INFO:root:[Epoch 203][Batch 99], Speed: 19.662 samples/sec, CrossEntropy=0.669, SmoothL1=0.187
INFO:root:[Epoch 203][Batch 199], Speed: 19.257 samples/sec, CrossEntropy=0.667, SmoothL1=0.198
INFO:root:[Epoch 203] Training cost: 429.114, CrossEntropy=0.667, SmoothL1=0.198
INFO:root:[Epoch 203] Validation:
red_cup=0.9912927244147998
blue_cup=0.9924116017115758
yellow_cup=0.9973767699777849
mm=0.9789341719642365
hand=0.9913467866058934
mAP=0.9902724109348581
INFO:root:[Epoch 204][Batch 99], Speed: 19.764 samples/sec, CrossEntropy=0.655, SmoothL1=0.186
INFO:root:[Epoch 204][Batch 199], Speed: 21.072 samples/sec, CrossEntropy=0.664, SmoothL1=0.195
INFO:root:[Epoch 204] Training cost: 422.747, CrossEntropy=0.665, SmoothL1=0.196
INFO:root:[Epoch 204] Validation:
red_cup=0.9910397455201225
blue_cup=0.992412701231508
yellow_cup=0.9978432096273536
mm=0.9747262591075023
hand=0.9937200170226307
mAP=0.9899483865018235
INFO:root:[Epoch 205][Batch 99], Speed: 21.189 samples/sec, CrossEntropy=0.652, SmoothL1=0.189
INFO:root:[Epoch 205][Batch 199], Speed: 20.269 samples/sec, CrossEntropy=0.654, SmoothL1=0.194
INFO:root:[Epoch 205] Training cost: 424.573, CrossEntropy=0.656, SmoothL1=0.196
INFO:root:[Epoch 205] Validation:
red_cup=0.9911958317438249
blue_cup=0.9924353991033601
yellow_cup=0.997228002813514
mm=0.9798318426368635
hand=0.993657171120405
mAP=0.9908696494835935
INFO:root:[Epoch 206][Batch 99], Speed: 15.724 samples/sec, CrossEntropy=0.666, SmoothL1=0.202
INFO:root:[Epoch 206][Batch 199], Speed: 21.082 samples/sec, CrossEntropy=0.661, SmoothL1=0.199
INFO:root:[Epoch 206] Training cost: 423.563, CrossEntropy=0.660, SmoothL1=0.197
INFO:root:[Epoch 206] Validation:
red_cup=0.9911916919932862
blue_cup=0.9924728659304526
yellow_cup=0.9977561538034854
mm=0.9792182166069145
hand=0.9927485332397232
mAP=0.9906774923147724


#2

Hi @duffjay,

Sounds like a fun project! My initial thoughts are that the pre-trained model is in fact colour blind, and that it would take a large degree of fine tuning to make the network use colour features in its final prediction.

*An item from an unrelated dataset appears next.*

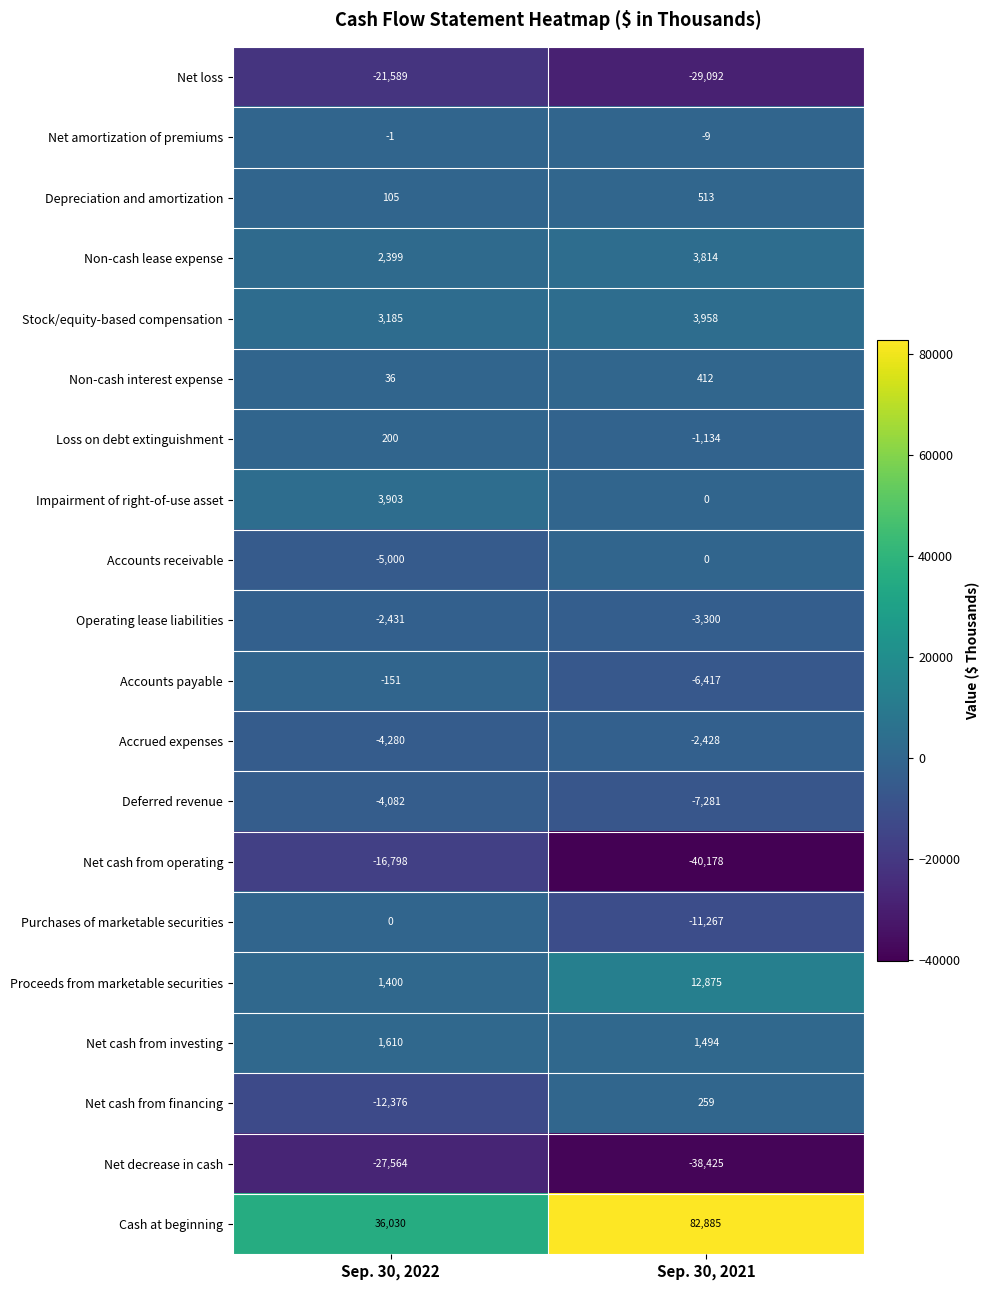

True or false: Net loss has a value of -49145 at Sep. 30, 2021.

False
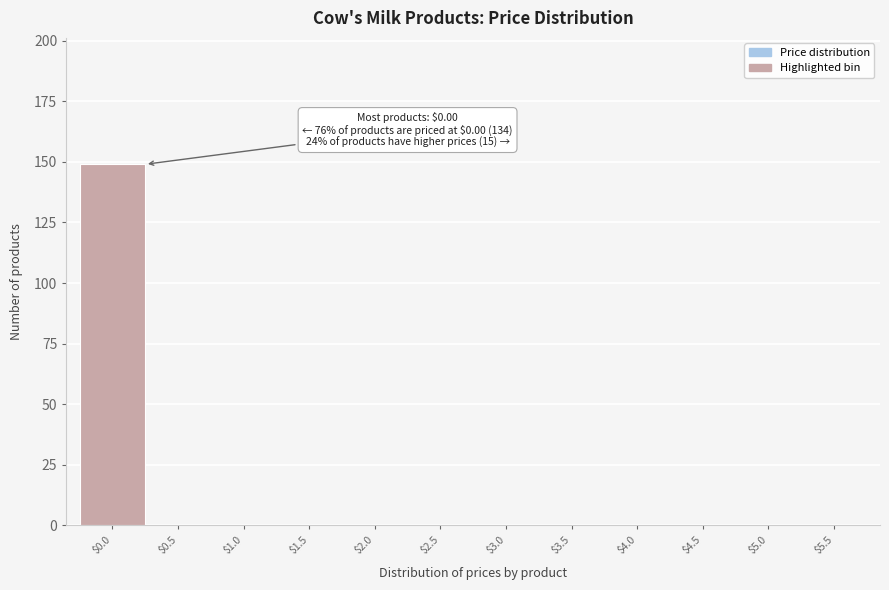

True or false: the data shows 0 at $5.0.

True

You’ve correctly identified colour distortion as something that could mess up fine-tuning: if this was used during pre-training, the network would have avoided using colour features of the image. When you say you’ve removed it, was that just for fine-tuning or training the network from scratch with VOC? You’d ideally want to do the latter.

And even without the colour augmentation, the model might not use colour features when trained on the VOC dataset. I think the 20 classes from VOC dataset would be easily identified in greyscale images, so the network still might not use colour features.

Some other ideas I can think of would be to use multi-scale features for your predictions (since I’d expect the first layers to pick up on colour more than later layers for this task), or perform a secondary task to identify colour within the bounding box output the object detection network.